Brood Box — UI & CLI Surface

CLI Binary

  • Binary name: bbox
  • Install: Pre-built tarball release or task build from source
  • Is thin wrapper: No — bbox is its own runtime (Go binary embedding go-microvm runtime and bbox-init guest binary)
  • Subcommands: claude-code, codex, opencode, gemini, hermes, list (+ custom agents defined in config)

Key CLI Flags

bbox <agent>
  --cpus N               Override vCPU count
  --memory N             Override RAM in MiB
  --workspace PATH       Use different directory
  --review               Enable per-file review on exit
  --exclude PATTERN      Additional exclude patterns (repeatable)
  --workspace-mode       snapshot (default) or direct
  --yes                  Required with --workspace-mode=direct on first use
  --egress-profile       permissive / standard / locked
  --allow-host HOST:PORT Add to egress allowlist
  --no-mcp               Disable MCP proxy
  --mcp-group NAME       ToolHive group for MCP servers
  --mcp-authz-profile    full-access / observe / safe-tools / custom
  --mcp-config PATH      Custom Cedar authz policies
  --timings              Per-phase timing summary
  --trace                OTel trace JSON
  --no-firmware-download Use system libkrunfw only

bbox list                List available agent configurations

Local UI

No web dashboard, no TUI, no desktop app.

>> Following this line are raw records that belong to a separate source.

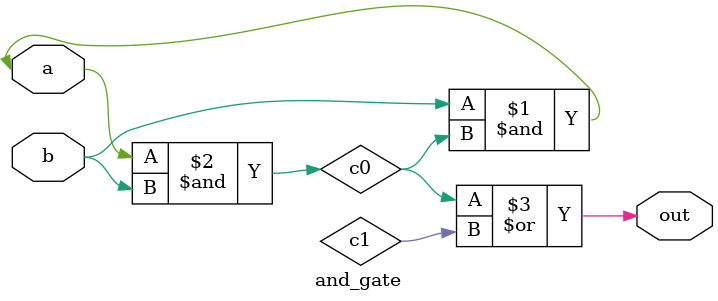
<source format=v>

module and_gate( 
    input a, 
    input b, 
    output out );

    // assing the AND of a and b to out

wire c0, c1, c2, c3;

and and_gate(a, b, c0);
and and_gate(c0, a, b);
or or_gate(out, c0, c1);

endmodule

</source>
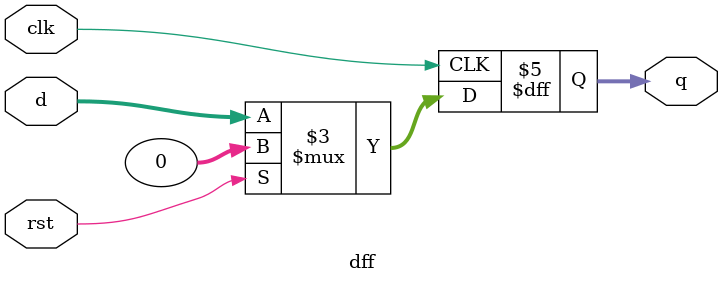
<source format=v>
`timescale 1ns / 1ps

(* DONT_TOUCH = "yes" *)
module dff #(
    parameter DATA_WIDTH = 32
)(
    input clk,
    input rst,
    input [DATA_WIDTH-1:0] d,
    output reg [DATA_WIDTH-1:0] q
);

    always @(posedge clk) begin
        if (rst)
            q <= 0;
        else
            q <= d;
    end
endmodule

</source>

The interactive surface is:

  1. The PTY-forwarded SSH terminal session (the agent's native UI)
  2. The per-file diff review prompt at session exit (text-mode, shows unified diffs with accept/reject prompts)

Observability

  • Timing: --timings flag prints per-phase wall-clock summary to stderr
  • Tracing: --trace flag writes OTel JSON to trace.json in VM data dir (viewable with jq or importable into Jaeger)
  • Application log: broodbox.log in session data dir (structured slog output)
  • VM console log: console.log in VM data dir (guest stdout/stderr)
  • Preserve data: BBOX_KEEP_VM_DATA=1 prevents cleanup for debugging

IDE Integration

None. Brood Box is a terminal CLI; there is no VS Code extension, IDE plugin, or GUI integration.